Nach Regen solltest du die Route ernster nehmen als die Distanz vermuten lässt. Wurzelige Pfade und felsige Abschnitte können rutschig werden, vor allem im Abstieg. Wer hier mit normalen Straßenschuhen unterwegs ist, merkt den Unterschied schnell. Ich würde deshalb auf feste Wanderschuhe mit gutem Profil setzen. Teleskopstöcke helfen zusätzlich bergab, weil sie die Knie entlasten und auf unruhigem Untergrund mehr Sicherheit geben. Für die Verpflegung reichen auf den kurzen und mittleren Runden meist leichtes Gepäck und einfache Tagesration. Ich plane bei warmem Wetter mindestens 0,75 bis 1 Liter Wasser pro Person ein, an heißen Tagen eher mehr. Dazu kommt eine leichte Regen- oder Windjacke, denn am Feldberg kann das Wetter schneller drehen, als man es im Tal erwartet. Wer mit Kindern oder wenig Wandererfahrung unterwegs ist, sollte außerdem früher starten und die Mittagshitze vermeiden. Das ist kein dramatischer, aber ein spürbarer Unterschied. Und weil der Feldsee ein Schutzraum ist, gehört zur Vorbereitung auch das richtige Verhalten vor Ort.

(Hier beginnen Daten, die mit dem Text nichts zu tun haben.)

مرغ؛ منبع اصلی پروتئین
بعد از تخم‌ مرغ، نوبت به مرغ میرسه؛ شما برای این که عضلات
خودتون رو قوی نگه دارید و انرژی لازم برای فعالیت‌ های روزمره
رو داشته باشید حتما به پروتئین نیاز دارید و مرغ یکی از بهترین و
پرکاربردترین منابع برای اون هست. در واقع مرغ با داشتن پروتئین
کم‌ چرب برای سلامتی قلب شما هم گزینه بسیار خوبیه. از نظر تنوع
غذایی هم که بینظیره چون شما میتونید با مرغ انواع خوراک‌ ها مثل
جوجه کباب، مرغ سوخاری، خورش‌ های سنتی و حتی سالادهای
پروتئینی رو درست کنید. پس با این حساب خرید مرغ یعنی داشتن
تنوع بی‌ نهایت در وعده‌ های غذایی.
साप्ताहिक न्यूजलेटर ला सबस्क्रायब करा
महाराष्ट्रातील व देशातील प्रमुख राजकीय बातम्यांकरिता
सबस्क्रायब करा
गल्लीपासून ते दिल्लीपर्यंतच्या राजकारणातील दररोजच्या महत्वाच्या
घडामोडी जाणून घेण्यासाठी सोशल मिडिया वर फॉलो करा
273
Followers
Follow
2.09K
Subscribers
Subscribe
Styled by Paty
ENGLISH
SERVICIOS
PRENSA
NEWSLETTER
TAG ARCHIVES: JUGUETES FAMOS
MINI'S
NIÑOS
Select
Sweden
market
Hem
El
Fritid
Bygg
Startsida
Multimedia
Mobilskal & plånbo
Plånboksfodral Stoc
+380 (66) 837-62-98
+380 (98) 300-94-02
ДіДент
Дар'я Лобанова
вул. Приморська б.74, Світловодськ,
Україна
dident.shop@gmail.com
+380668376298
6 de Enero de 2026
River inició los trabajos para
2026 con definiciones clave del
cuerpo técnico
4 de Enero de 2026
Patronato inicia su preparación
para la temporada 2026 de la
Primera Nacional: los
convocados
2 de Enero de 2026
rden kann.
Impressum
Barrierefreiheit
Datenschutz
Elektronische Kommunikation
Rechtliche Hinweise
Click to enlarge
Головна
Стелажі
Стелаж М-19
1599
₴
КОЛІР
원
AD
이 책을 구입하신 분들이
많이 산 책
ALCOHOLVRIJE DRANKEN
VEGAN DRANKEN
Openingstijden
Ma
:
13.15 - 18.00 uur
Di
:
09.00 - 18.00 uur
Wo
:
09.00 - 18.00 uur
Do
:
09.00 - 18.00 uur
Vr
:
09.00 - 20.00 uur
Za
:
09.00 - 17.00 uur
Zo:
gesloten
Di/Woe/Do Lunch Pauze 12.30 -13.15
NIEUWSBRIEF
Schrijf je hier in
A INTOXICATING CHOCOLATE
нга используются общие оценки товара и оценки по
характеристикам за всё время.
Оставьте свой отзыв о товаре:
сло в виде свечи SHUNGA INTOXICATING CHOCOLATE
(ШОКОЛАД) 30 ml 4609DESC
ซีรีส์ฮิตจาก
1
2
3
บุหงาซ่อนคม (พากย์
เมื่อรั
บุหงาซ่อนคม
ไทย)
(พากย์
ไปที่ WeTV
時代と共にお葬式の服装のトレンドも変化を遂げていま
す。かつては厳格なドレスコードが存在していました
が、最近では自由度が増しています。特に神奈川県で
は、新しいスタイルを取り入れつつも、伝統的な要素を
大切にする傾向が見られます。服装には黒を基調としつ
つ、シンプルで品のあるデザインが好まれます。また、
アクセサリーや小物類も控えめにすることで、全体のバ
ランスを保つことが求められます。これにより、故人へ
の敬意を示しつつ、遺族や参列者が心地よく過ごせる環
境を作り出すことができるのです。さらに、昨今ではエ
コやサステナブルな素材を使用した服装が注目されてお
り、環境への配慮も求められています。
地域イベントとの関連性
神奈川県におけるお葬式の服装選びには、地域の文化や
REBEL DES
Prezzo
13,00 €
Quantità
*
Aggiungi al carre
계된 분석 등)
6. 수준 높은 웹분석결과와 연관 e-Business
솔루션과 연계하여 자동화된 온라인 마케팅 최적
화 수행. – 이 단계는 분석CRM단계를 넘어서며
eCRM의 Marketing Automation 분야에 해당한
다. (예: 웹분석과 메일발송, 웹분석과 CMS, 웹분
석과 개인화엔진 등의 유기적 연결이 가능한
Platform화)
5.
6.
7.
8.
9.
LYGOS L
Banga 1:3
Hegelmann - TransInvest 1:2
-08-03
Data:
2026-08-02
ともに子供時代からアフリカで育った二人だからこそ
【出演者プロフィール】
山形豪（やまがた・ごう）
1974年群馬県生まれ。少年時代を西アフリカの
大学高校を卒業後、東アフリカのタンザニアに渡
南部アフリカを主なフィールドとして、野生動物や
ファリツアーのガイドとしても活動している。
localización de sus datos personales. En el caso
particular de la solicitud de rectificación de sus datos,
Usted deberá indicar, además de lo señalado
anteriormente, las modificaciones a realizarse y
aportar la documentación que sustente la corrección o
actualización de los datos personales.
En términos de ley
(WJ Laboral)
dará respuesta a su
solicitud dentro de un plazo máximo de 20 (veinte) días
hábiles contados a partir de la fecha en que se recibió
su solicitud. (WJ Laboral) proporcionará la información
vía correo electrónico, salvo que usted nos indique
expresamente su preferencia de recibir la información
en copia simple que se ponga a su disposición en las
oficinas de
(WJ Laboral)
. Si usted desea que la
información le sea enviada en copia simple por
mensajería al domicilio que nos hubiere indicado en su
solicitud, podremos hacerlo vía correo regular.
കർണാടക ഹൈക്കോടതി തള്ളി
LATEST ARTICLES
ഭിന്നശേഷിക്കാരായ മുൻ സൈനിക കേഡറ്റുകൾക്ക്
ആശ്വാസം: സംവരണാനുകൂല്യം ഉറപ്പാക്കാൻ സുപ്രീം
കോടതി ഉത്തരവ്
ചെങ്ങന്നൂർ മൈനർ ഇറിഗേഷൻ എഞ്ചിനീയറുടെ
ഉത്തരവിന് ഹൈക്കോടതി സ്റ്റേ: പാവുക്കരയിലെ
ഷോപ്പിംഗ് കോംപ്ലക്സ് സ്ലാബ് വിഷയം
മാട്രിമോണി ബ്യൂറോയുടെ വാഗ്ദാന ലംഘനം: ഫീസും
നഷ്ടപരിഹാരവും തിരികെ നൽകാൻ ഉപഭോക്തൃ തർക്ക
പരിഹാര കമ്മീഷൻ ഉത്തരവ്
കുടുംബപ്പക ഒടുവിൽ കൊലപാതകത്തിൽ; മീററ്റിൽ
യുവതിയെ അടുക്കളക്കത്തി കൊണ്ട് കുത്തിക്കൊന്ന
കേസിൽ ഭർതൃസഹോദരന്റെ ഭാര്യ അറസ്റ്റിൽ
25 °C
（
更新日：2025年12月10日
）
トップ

Naturschutz am See ist kein Nebenthema
Am Feldsee geht es nicht nur darum, einen schönen Ort zu besuchen, sondern ihn so zu erleben, dass er auch so bleibt. Das Badeverbot ist deshalb keine bürokratische Kleinigkeit, sondern eine direkte Folge der empfindlichen Uferzone und der dort wachsenden Pflanzen. Gerade das seltene stachelsporige Brachsenkraut braucht sehr spezielle Bedingungen, die durch Störung schnell leiden können.
- Auf den Wegen bleiben: Die Uferzonen und Hangbereiche sind empfindlicher, als sie auf den ersten Blick wirken.
- Nicht baden: Auch an warmen Tagen gilt das Verbot ohne Ausnahme.
- Rücksichtsvoll gehen: Wer leise und geordnet unterwegs ist, erlebt den See meist intensiver.
- Müll wieder mitnehmen: Was du hinträgst, sollte auch wieder mit zurück ins Tal.
Ich finde gerade diesen Teil wichtig, weil der Feldsee nicht überinszeniert ist. Er braucht keine Lautstärke, keinen Eventcharakter und keine Selbstverwirklichung am Ufer. Er gewinnt durch Distanz und Respekt. Wenn man das akzeptiert, bleibt die Wanderung ruhig, schlicht und genau deshalb eindrucksvoll. Damit daraus ein wirklich guter Ausflug wird, lohnt sich noch ein einfacher Tagesplan.
Ein halber Tag am Feldberg, der wirklich rund wirkt
Wenn ich den Ausflug plane, würde ich früh starten, die mittlere Runde wählen und die Einkehr am Raimartihof fest einbauen. So bleibt der Tag entspannt und der Feldsee ist nicht nur ein Zwischenziel, sondern der Mittelpunkt der Tour. Wer später losgeht, läuft eher in mehr Betrieb und hat weniger Ruhe für den Blick auf Wasser und Karwand.
- Früh losgehen: Bessere Chancen auf Parkplatz, ruhigere Wege und mehr Platz am See.
- Eine Pause einplanen: Der Raimartihof passt ideal, wenn du die Tour mit regionaler Küche verbinden willst.
- Die Runde nicht überfrachten: Ein klarer, gut gelaufener Halbtagsausflug bringt oft mehr als eine zu lange Kombination.
Genau so funktioniert der Feldsee für mich am besten: als kurze, klare Wanderung mit starkem Naturbild, sinnvoller Einkehr und einem Schutzraum, den man nicht nur besucht, sondern bewusst respektiert. Wer ihn so angeht, nimmt nicht nur schöne Fotos mit, sondern auch das seltene Gefühl, einen Ort wirklich ruhig erlebt zu haben.